_Problem to solve_.
Here the job is to transcribe the data verbatim while leaving each picture out.

--- Recorded data ---

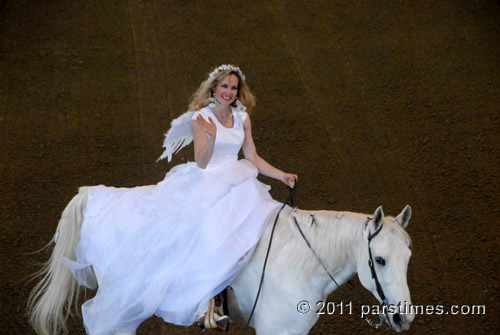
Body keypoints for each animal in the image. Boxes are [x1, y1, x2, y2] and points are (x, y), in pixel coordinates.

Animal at [26, 188, 414, 334]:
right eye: (380, 259)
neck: (301, 261)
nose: (403, 316)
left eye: (408, 258)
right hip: (120, 304)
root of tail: (95, 195)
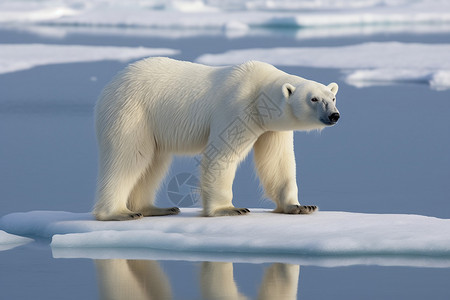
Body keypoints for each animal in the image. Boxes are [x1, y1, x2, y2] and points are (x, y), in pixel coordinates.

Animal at [93, 57, 340, 220]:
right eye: (314, 99)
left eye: (333, 97)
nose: (334, 115)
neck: (258, 91)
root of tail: (110, 84)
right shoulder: (237, 107)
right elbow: (222, 155)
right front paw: (229, 209)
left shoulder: (271, 128)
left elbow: (278, 161)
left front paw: (300, 206)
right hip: (133, 112)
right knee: (129, 158)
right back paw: (119, 212)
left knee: (153, 163)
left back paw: (154, 208)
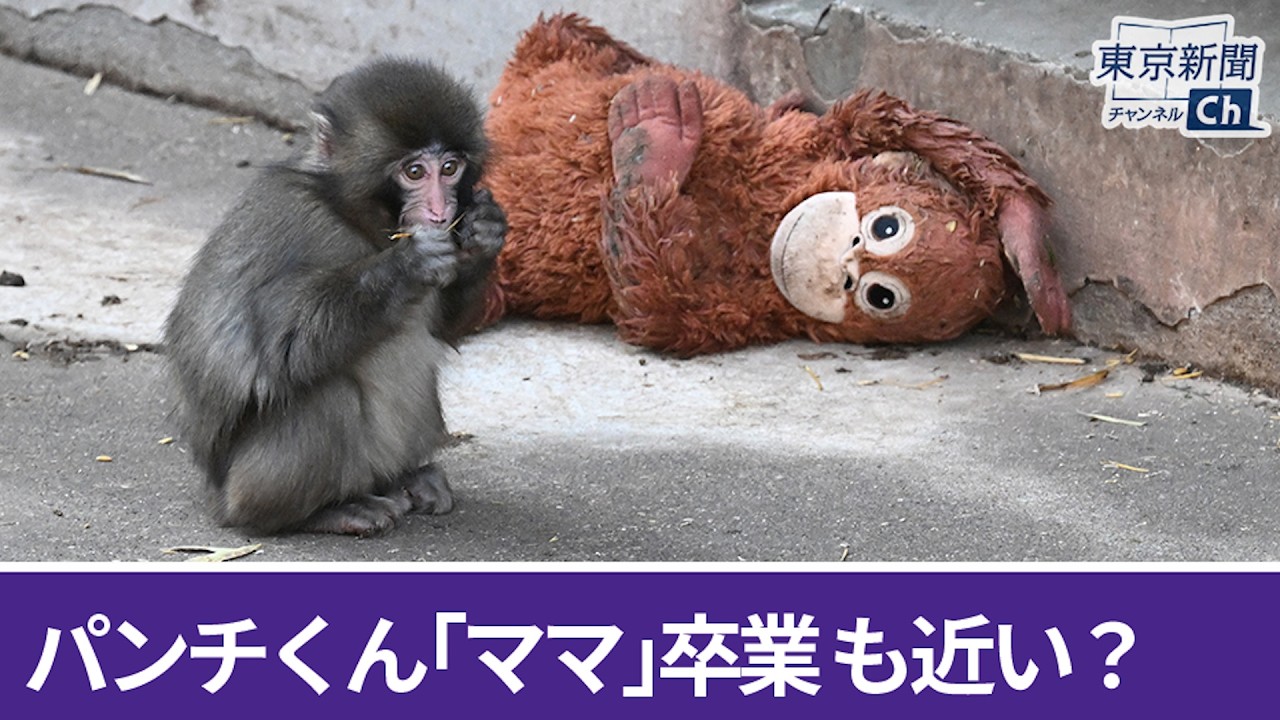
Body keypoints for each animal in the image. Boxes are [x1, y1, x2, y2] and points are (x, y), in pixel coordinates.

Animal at [163, 57, 506, 536]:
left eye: (451, 167)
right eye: (414, 172)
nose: (440, 211)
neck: (353, 217)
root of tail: (217, 496)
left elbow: (443, 328)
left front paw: (484, 233)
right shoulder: (301, 228)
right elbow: (279, 345)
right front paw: (406, 265)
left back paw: (404, 478)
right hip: (245, 488)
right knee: (328, 396)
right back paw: (322, 511)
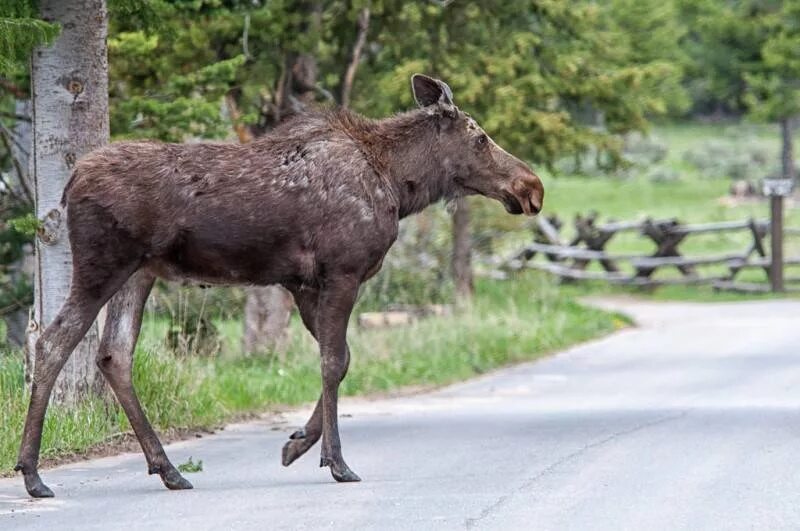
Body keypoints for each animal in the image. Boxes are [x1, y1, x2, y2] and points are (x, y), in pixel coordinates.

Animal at [17, 75, 544, 498]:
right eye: (480, 136)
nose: (532, 187)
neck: (398, 182)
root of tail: (69, 182)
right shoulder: (342, 272)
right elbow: (332, 362)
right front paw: (336, 461)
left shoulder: (302, 283)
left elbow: (343, 359)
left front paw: (297, 443)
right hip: (103, 265)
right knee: (53, 340)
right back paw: (33, 474)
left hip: (141, 273)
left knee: (114, 353)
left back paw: (168, 469)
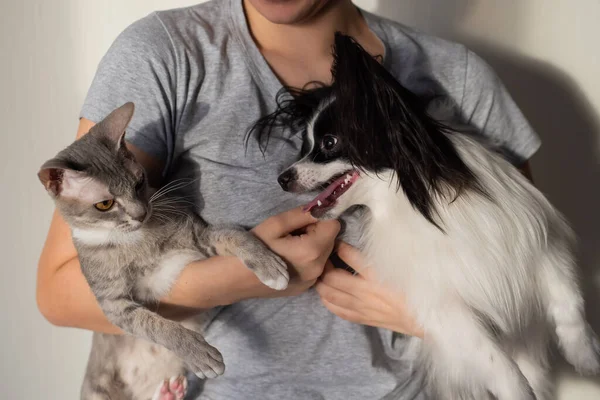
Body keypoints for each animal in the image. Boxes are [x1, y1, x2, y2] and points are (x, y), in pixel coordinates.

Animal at [38, 104, 290, 400]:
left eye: (139, 182)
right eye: (104, 204)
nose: (141, 213)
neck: (138, 240)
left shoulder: (200, 236)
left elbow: (235, 235)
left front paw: (268, 264)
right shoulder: (113, 304)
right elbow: (154, 325)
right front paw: (196, 351)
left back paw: (171, 391)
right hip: (96, 388)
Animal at [252, 32, 600, 398]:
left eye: (329, 143)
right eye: (305, 146)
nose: (282, 178)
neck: (416, 202)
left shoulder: (539, 245)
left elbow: (568, 300)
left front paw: (586, 356)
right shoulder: (444, 307)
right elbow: (498, 362)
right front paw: (519, 392)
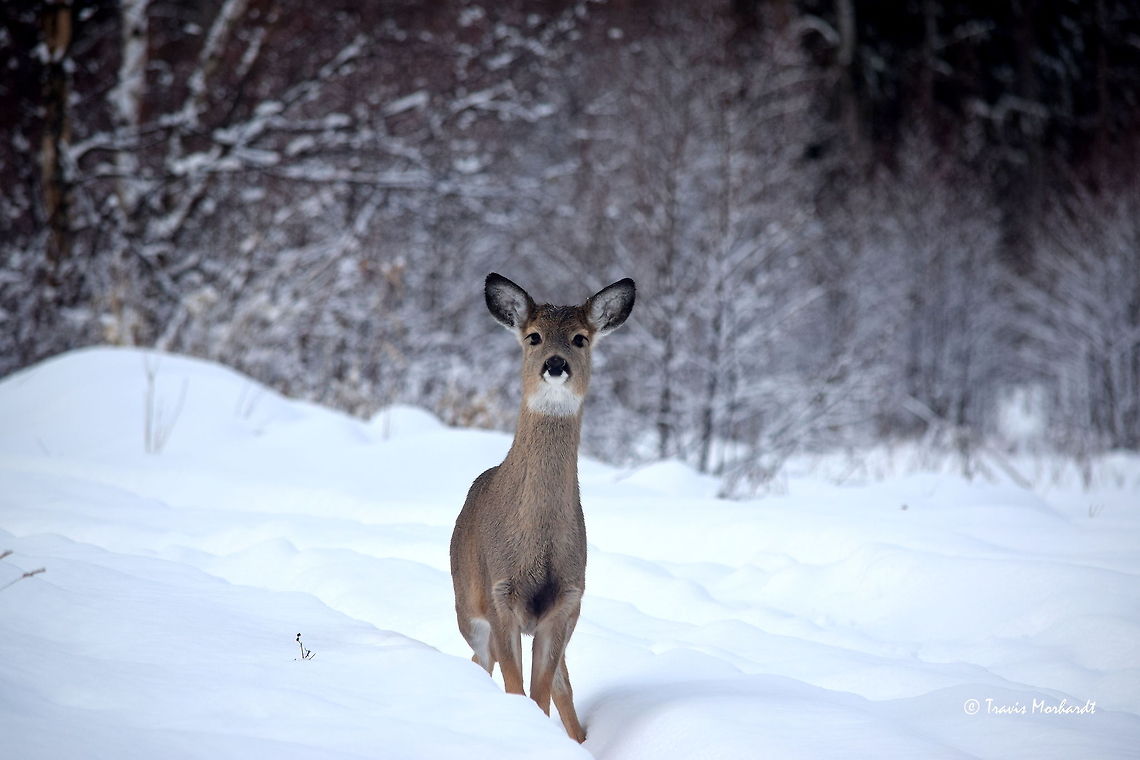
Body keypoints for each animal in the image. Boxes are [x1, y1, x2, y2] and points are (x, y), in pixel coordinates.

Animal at [450, 273, 636, 743]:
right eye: (533, 336)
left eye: (580, 338)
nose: (555, 363)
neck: (538, 539)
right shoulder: (500, 594)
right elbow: (517, 688)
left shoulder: (566, 602)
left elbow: (542, 691)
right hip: (466, 607)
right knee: (480, 662)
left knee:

---

_Result of this task_.
Body keypoints for each animal in the image. Boxes are [x1, y1, x2, y2] and points are (x, y), in pixel coordinates.

Animal at [26, 188, 414, 334]:
right eye: (380, 259)
neck: (301, 261)
nose: (403, 316)
left eye: (408, 258)
right hip: (120, 304)
root of tail: (95, 195)
Body keypoints for each animal in the image. Boxes are [x1, y1, x2, y2] and points are (x, y), in pixel coordinates.

Animal at [93, 57, 340, 220]:
right eye: (314, 99)
left eye: (333, 97)
nose: (334, 115)
neck: (258, 91)
root of tail: (110, 84)
right shoulder: (237, 107)
right elbow: (222, 155)
right front paw: (229, 209)
left shoulder: (271, 128)
left elbow: (278, 161)
left front paw: (300, 206)
right hip: (133, 112)
right knee: (129, 158)
right back paw: (119, 212)
left knee: (153, 163)
left back paw: (154, 208)
Body keypoints for each animal in the image. Boxes are [x1, y1, x2, y2] and points are (x, y), in pixel coordinates.

Animal at [163, 57, 506, 536]:
left eye: (451, 167)
right eye: (414, 172)
nose: (440, 211)
neck: (353, 217)
root of tail: (217, 496)
left elbow: (443, 328)
left front paw: (484, 233)
right shoulder: (301, 228)
right elbow: (279, 345)
right front paw: (406, 265)
left back paw: (404, 478)
right hip: (245, 488)
right knee: (328, 396)
right back paw: (322, 511)
Body keypoints for each animal in the image. Boxes are [x1, y1, x2, y2] and points are (x, y), in pixel coordinates.

Animal at [17, 75, 544, 498]:
right eye: (480, 136)
nose: (532, 187)
neck: (398, 182)
root of tail: (69, 182)
right shoulder: (342, 272)
right elbow: (332, 362)
right front paw: (336, 461)
left shoulder: (302, 283)
left elbow: (343, 359)
left front paw: (297, 443)
right hip: (103, 265)
right knee: (53, 340)
right back paw: (33, 474)
left hip: (141, 273)
left knee: (114, 353)
left back paw: (168, 469)
Body keypoints for each animal in the image. Boxes are [x1, y1, x2, y2] and points are (x, y), in pixel coordinates.

Animal at [38, 104, 290, 400]:
left eye: (139, 182)
right eye: (104, 204)
nose: (141, 213)
neck: (138, 240)
left shoulder: (200, 236)
left elbow: (235, 235)
left front paw: (268, 264)
right shoulder: (113, 304)
right elbow: (154, 325)
right front paw: (196, 351)
left back paw: (171, 391)
right hip: (96, 388)
Animal at [252, 32, 600, 398]:
left eye: (329, 143)
right eye: (305, 146)
nose: (282, 178)
neck: (416, 202)
left shoulder: (539, 245)
left elbow: (568, 300)
left front paw: (586, 356)
right shoulder: (444, 307)
right elbow: (498, 362)
right front paw: (519, 392)
Body keypoints for each animal in the image. Boxes are [x1, y1, x2, y2] and points are (x, y), in pixel coordinates.

Animal at [450, 273, 636, 743]:
right eye: (533, 336)
left eye: (580, 338)
nose: (555, 363)
neck: (538, 539)
right shoulder: (500, 594)
right elbow: (517, 688)
left shoulder: (566, 602)
left elbow: (542, 691)
right hip: (466, 607)
right knee: (480, 662)
left knee:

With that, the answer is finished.